■ **REQUIREMENT**
Pull out each line in the records below that contains the word "vida" and copy it in full.

==== RECORDS TO PROCESS

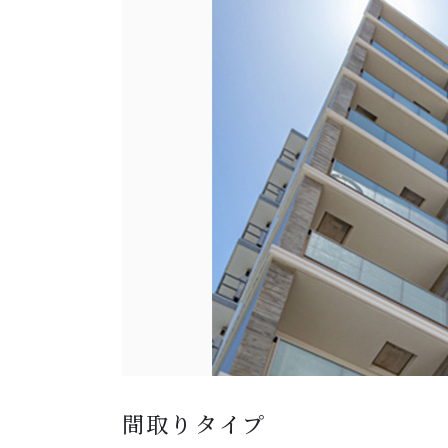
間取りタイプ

========
==== RECORDS TO PROCESS

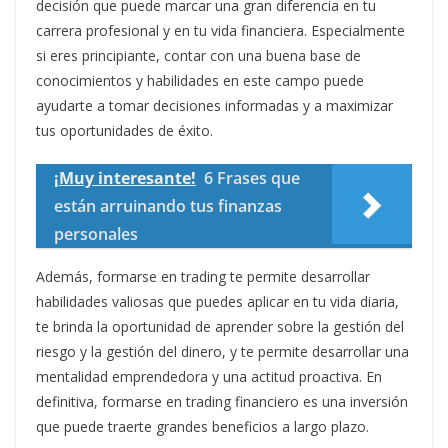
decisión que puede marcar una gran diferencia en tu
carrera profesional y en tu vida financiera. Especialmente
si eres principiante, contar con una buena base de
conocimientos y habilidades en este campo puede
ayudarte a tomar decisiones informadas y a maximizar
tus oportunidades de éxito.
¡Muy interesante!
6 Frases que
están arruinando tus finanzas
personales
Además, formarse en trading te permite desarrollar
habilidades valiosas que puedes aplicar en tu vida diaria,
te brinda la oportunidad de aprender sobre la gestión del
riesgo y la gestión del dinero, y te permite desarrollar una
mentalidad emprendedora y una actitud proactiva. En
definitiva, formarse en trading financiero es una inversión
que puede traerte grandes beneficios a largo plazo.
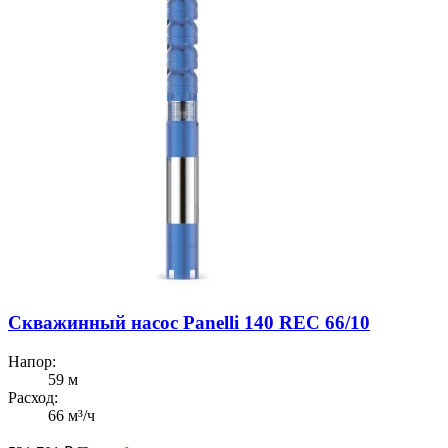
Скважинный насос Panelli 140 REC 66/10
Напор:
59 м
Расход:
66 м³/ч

========

■ **ANSWER TO THE PROBLEM**
carrera profesional y en tu vida financiera. Especialmente
habilidades valiosas que puedes aplicar en tu vida diaria,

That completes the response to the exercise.